DER TEXT:
======

Der TSV Kirchehrenbach hat die Katze aus dem Sack gelassen, wer den Traditionsverein, der im Sommer sein 90-jähriges Gründungsfest feiert, in der kommenden Saison trainieren wird. Wie Abteilungsleiter Uwe Schirner mitteilte, seien sich die Walberla-Kicker, derzeit Tabellenzweiter der Kreisliga 2, mit Stephan Schleiwies auf eine Verpflichtung als Trainer zur neuen Spielzeit übereingekommen. Er beerbt dann den zum 1. FC Burk wechselnden Christian Martin.

Der 50-jährige Kirchehrenbacher verlängert daher seinen kürzlich bis Ende dieser Saison geschlossenen Kontakt beim Nachbarverein FC Leutenbach nicht, wo er sich beim A-Klassisten mit Hannes Messingschlager gleichberechtigt verantwortlich zeigt, und kehrt als hauptamtlicher Trainer zum Stammverein zurück. Für Schirner ist das ein logischer Schritt: "Für uns war es eine passende Gelegenheit, für Stephan auch - wie die Gespräche ergaben. Er kennt den Verein samt Strukturen, ist selbst Mitglied und hat lange Jahre, darunter in den beiden Bezirksliga-Jahren, das Trikot des TSV getragen. Ausschlaggebend ist auch, dass er die Jungs des heutigen Herrenkaders selbst vor ein paar Jahren in der Jugend erfolgreich trainiert hat und mit ihnen KJR-Kreispokalsieger wurde. Wir erhoffen uns zudem, dass er den Kader zusammenhält."

======

WAS ZU TUN IST:
(1) Gib aus dem Text über den neuen Trainer des TSV Kirchehrenbach den Abschnitt wortgetreu wieder, der mit „Der TSV Kirchehrenbach“ beginnt und bis „wechselnden Christian Martin.“ weitergeht.
(2) Setz den Text über den neuen Trainer des TSV Kirchehrenbach nach seinem letzten Satz fort.

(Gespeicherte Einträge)
======

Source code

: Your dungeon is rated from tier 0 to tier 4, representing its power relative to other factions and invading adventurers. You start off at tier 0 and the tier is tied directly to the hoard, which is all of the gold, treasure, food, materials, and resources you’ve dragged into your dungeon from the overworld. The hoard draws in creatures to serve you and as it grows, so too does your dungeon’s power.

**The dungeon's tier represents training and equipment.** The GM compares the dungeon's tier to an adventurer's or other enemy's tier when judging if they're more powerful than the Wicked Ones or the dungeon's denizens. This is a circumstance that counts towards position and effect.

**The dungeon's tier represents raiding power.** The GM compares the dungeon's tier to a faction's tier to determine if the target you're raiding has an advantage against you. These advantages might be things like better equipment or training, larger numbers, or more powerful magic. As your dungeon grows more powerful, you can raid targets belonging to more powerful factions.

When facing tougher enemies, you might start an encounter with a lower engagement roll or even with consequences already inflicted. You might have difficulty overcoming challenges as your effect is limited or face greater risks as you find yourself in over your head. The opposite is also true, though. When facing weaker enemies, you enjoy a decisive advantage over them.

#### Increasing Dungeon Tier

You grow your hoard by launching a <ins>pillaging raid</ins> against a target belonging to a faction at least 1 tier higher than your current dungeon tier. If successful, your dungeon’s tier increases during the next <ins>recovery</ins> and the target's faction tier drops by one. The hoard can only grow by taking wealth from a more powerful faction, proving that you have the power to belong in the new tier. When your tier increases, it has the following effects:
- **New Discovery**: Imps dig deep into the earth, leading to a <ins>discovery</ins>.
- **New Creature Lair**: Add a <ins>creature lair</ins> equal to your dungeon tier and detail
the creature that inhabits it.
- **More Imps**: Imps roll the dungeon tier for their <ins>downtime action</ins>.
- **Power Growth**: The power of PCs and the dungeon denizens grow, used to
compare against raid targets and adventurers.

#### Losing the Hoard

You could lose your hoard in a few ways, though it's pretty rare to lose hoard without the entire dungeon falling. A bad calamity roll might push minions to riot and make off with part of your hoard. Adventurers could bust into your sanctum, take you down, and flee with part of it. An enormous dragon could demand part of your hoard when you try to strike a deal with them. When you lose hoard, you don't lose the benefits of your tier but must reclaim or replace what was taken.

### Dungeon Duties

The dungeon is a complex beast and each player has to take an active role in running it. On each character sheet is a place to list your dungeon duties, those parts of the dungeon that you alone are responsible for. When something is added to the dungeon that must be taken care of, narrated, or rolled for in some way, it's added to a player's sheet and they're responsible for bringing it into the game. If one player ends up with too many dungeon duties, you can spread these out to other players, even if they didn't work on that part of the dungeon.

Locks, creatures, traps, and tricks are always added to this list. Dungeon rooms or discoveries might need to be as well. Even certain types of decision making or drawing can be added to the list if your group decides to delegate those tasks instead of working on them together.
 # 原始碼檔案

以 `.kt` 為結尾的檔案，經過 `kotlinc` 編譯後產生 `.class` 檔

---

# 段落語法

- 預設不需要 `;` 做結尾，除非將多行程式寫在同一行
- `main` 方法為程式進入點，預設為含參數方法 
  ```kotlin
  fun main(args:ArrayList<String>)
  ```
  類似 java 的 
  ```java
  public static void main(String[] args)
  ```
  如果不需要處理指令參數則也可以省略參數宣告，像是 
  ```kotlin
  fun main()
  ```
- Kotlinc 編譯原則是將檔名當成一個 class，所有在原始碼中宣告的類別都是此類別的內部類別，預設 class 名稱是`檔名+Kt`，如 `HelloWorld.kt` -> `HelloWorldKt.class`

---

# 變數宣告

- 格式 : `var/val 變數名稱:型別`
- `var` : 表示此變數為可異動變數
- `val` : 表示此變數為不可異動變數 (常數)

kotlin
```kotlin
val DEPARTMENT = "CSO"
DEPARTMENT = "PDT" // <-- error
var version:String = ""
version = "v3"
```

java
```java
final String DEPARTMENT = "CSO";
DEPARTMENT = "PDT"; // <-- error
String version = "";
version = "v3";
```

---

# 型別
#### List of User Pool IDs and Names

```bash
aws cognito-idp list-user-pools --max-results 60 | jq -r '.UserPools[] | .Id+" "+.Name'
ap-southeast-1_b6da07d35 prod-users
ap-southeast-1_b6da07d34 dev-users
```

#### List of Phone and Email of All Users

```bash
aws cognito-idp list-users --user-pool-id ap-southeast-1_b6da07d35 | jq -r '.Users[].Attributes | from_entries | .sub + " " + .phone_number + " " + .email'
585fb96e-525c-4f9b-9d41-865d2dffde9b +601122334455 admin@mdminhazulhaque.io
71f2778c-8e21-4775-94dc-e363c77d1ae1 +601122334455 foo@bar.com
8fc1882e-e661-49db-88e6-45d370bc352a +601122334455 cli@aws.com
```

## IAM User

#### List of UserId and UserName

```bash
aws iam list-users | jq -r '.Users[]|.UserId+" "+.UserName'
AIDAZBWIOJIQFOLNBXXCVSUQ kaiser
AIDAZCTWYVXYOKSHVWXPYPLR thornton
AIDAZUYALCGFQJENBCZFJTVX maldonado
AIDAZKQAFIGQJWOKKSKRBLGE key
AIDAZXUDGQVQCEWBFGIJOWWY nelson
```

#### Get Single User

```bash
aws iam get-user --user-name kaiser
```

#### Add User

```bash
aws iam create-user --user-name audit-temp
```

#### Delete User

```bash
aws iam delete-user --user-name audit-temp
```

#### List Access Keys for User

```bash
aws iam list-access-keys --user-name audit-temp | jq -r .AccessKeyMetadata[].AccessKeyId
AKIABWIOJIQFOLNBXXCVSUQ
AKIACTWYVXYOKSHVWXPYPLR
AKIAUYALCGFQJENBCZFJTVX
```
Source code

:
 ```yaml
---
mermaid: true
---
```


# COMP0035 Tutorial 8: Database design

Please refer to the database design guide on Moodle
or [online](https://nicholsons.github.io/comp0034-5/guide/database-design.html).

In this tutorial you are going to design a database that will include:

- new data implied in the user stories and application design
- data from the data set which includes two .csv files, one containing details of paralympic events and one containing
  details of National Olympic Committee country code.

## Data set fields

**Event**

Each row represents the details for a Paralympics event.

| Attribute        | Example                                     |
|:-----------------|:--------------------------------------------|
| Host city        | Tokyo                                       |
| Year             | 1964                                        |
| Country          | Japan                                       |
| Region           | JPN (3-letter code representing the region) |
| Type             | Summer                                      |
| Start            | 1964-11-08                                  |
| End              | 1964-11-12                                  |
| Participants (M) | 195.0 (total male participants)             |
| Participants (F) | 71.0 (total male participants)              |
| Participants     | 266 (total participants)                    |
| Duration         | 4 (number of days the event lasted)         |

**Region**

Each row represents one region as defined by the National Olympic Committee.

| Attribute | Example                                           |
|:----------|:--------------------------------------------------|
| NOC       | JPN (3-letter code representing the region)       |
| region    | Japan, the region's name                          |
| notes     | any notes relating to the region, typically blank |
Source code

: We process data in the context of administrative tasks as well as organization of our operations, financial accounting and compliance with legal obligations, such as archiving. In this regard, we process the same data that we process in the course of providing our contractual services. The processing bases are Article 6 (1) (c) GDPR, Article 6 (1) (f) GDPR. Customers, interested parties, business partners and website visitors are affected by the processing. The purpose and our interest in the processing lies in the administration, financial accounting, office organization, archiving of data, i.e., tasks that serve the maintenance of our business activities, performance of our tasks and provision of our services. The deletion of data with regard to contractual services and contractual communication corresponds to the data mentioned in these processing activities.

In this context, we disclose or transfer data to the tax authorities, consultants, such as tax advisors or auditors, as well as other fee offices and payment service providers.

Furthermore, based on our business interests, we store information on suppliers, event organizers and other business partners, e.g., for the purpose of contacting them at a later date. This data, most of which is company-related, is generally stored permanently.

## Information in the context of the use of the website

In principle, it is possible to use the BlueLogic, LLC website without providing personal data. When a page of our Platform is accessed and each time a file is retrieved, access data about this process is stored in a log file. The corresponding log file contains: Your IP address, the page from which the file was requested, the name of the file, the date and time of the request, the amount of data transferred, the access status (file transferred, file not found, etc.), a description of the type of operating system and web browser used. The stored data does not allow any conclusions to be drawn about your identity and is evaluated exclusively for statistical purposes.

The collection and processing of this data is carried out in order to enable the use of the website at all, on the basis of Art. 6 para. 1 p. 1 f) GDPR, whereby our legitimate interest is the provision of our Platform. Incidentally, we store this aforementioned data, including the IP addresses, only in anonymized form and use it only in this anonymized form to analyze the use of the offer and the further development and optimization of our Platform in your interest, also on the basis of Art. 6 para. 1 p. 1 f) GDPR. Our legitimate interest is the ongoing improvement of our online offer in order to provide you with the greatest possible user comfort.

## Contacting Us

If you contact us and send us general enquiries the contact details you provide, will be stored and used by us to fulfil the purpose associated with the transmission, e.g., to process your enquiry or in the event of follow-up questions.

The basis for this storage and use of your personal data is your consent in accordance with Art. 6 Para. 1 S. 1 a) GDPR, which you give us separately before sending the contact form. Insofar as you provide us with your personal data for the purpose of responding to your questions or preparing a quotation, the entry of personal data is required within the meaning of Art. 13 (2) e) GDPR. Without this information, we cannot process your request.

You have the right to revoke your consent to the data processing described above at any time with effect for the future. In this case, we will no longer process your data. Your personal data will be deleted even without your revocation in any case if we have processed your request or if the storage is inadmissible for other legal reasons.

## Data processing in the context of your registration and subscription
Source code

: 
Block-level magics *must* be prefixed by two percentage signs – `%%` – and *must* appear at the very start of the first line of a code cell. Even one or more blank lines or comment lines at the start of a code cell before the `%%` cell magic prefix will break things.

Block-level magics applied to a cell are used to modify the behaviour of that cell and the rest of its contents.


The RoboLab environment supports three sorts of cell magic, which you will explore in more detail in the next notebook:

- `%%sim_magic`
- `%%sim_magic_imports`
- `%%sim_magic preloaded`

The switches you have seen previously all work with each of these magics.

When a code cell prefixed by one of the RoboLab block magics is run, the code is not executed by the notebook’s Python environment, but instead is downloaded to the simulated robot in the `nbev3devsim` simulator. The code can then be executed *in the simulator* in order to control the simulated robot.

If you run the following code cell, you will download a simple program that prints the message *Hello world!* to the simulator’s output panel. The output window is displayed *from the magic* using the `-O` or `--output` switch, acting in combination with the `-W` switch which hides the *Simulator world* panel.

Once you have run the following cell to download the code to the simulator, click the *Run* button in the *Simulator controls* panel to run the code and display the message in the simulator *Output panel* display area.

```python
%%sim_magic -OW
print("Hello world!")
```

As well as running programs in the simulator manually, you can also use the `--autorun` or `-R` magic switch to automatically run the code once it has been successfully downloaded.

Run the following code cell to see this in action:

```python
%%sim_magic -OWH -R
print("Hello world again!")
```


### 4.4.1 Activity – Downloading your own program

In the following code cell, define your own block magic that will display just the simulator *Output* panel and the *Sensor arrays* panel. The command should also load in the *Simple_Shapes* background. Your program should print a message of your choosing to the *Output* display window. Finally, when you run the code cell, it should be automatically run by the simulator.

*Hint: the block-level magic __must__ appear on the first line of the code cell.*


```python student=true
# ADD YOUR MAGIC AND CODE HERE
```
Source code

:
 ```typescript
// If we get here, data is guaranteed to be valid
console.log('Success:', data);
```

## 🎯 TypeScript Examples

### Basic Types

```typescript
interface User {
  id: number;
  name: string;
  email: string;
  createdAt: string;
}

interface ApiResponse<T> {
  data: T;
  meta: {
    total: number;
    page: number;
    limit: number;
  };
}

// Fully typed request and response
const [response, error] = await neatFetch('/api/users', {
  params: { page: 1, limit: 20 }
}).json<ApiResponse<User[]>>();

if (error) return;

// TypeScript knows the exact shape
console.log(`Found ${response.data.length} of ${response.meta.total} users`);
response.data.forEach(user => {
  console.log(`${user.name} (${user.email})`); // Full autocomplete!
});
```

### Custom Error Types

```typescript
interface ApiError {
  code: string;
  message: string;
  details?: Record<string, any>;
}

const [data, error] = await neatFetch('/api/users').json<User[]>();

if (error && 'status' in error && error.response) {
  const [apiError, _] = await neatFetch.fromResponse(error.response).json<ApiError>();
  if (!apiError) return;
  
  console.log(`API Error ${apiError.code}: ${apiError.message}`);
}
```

======

DIE ANTWORTEN:
(1)
Der TSV Kirchehrenbach hat die Katze aus dem Sack gelassen, wer den Traditionsverein, der im Sommer sein 90-jähriges Gründungsfest feiert, in der kommenden Saison trainieren wird. Wie Abteilungsleiter Uwe Schirner mitteilte, seien sich die Walberla-Kicker, derzeit Tabellenzweiter der Kreisliga 2, mit Stephan Schleiwies auf eine Verpflichtung als Trainer zur neuen Spielzeit übereingekommen. Er beerbt dann den zum 1. FC Burk wechselnden Christian Martin.

(2)
Für Schleiwies selbst erfüllt sich ein langgehegter Wunsch: "Aus dem Kreis der Spieler kamen die ersten Anfragen, der Kontakt zu ihnen ist auch nach der gemeinsamen Zeit als Trainer der A-Jugend niemals abgerissen. Das freut mich umso mehr, weil sie mir dadurch einen unglaublichen Vertrauensvorschuss geben. Natürlich verstehe ich auch den Unmut beim FC Leutenbach, nachträglich gesehen ist es etwas unglücklich gelaufen. Doch zum Zeitpunkt meiner Zusage beim FC war die Situation auch beim TSV noch eine andere und die Entwicklung noch nicht vorhersehbar."

Dass er sein Engagement bei der Concordia, das beiderseits bis zum Ende dieser Spielzeit vereinbart ist, zu 100 Prozent erfüllen werde, stehe außer Frage, so Schleiwies: "Das ist eine Selbstverständlichkeit, bis dahin stehe ich im Wort. Für mich heißt es jetzt vor allem, bis zum Saisonende beim FC Leutenbach richtig Gas zu geben und mich erfolgreich einzubringen."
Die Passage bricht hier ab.